### [THINGS TO DO]
1. Decide whether each statement agrees with the Lower Lakes text. Answer yes or no, and quote the words of the text that settle it.
(a) The Murray hardhead thrives in brackish water.
(b) The letter was signed by organizations across four states.
(c) Shelley Scoullar is the chair of Speak Up.
2. Answer these questions from the Lower Lakes text:
(a) Which pest species were the Lower Lakes hosting in their freshwater state?
(b) What kind of report does Mrs Scoullar say "tells us this is not the case"?
(c) Which business chambers are among those that signed the letter?
3. Output the passage of the Lower Lakes text that begins with the words containing "It also asks" and ends with "ideology and politics?", copied word for word.

### [SELECTED TEXT]
....

The letter said the Lower Lakes had also suffered environmental damage, because in their freshwater state they were hosting millions of the pest species European carp, and harming the critically endangered Murray hardhead, which thrives in brackish water.
“We believe a report which did not make it clear, despite evidence to the contrary, that the Lower Lakes were once part of an estuarine system has created so much unnecessary hurt, pain and damage, and we believe a clear statement acknowledging the traditional state of the Lower Lakes should be released,” the letter said.
It also asks the university and government:
• Were you aware of the misleading nature of the report which claimed the Lower Lakes did not have substantial marine incursions?
• What processes are in place to ensure reports do not form the basis of political advocacy, but are based on facts and information, not ideology and politics?
• What steps are being taken to ensure the facts and correct information are made public to ensure reports which could be considered misleading are rectified?
Speak Up chair Shelley Scoullar said the importance of acknowledging the Lower Lakes were once estuarine could not be overstated.
“The basin plan was built on this premise, and as a consequence huge volumes of freshwater are being poured down the Murray River at massive social and economic cost," Mrs Scoullar said.
“Yet we now have a CSIRO peer-reviewed report which tells us this is not the case; a fact that has been obvious to many people for a long time."
The letter was signed by 17 organisations across three states, including South Australia. It includes Edward River, Berrigan, Murrumbidgee and Murray River councils, Deniliquin and Griffith business chambers, farming and community groups.

....

### [INFORMATION SHOWN]
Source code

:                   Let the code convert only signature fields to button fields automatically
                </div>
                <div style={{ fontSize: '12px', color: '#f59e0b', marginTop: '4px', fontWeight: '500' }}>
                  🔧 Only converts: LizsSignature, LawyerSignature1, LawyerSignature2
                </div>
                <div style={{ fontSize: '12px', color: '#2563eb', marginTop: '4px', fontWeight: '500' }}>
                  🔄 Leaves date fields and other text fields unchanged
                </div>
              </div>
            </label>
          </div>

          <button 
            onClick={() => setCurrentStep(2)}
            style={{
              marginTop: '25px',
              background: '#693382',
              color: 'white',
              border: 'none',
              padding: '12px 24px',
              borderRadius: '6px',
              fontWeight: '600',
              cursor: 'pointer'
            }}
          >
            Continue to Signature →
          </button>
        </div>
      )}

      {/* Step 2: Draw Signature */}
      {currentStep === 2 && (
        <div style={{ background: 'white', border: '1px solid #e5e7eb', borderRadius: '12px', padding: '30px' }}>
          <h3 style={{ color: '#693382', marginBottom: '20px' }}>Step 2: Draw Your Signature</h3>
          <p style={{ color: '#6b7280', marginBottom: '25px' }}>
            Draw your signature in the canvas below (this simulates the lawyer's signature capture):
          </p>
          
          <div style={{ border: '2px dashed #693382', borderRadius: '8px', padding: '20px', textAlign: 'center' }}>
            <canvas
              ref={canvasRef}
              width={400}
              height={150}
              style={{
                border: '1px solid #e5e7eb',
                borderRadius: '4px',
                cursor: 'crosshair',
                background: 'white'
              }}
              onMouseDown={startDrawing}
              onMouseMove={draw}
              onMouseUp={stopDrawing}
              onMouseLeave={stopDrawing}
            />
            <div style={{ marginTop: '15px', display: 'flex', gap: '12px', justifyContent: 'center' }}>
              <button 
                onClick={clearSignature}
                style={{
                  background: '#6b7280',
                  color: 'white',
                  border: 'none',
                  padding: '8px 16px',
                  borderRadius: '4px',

....

### [ANSWERS]
1.
(a) Yes: "the critically endangered Murray hardhead, which thrives in brackish water"
(b) No: "The letter was signed by 17 organisations across three states"
(c) Yes: "Speak Up chair Shelley Scoullar"

2.
(a) European carp
(b) A CSIRO peer-reviewed report
(c) Deniliquin and Griffith business chambers

3.
It also asks the university and government:
• Were you aware of the misleading nature of the report which claimed the Lower Lakes did not have substantial marine incursions?
• What processes are in place to ensure reports do not form the basis of political advocacy, but are based on facts and information, not ideology and politics?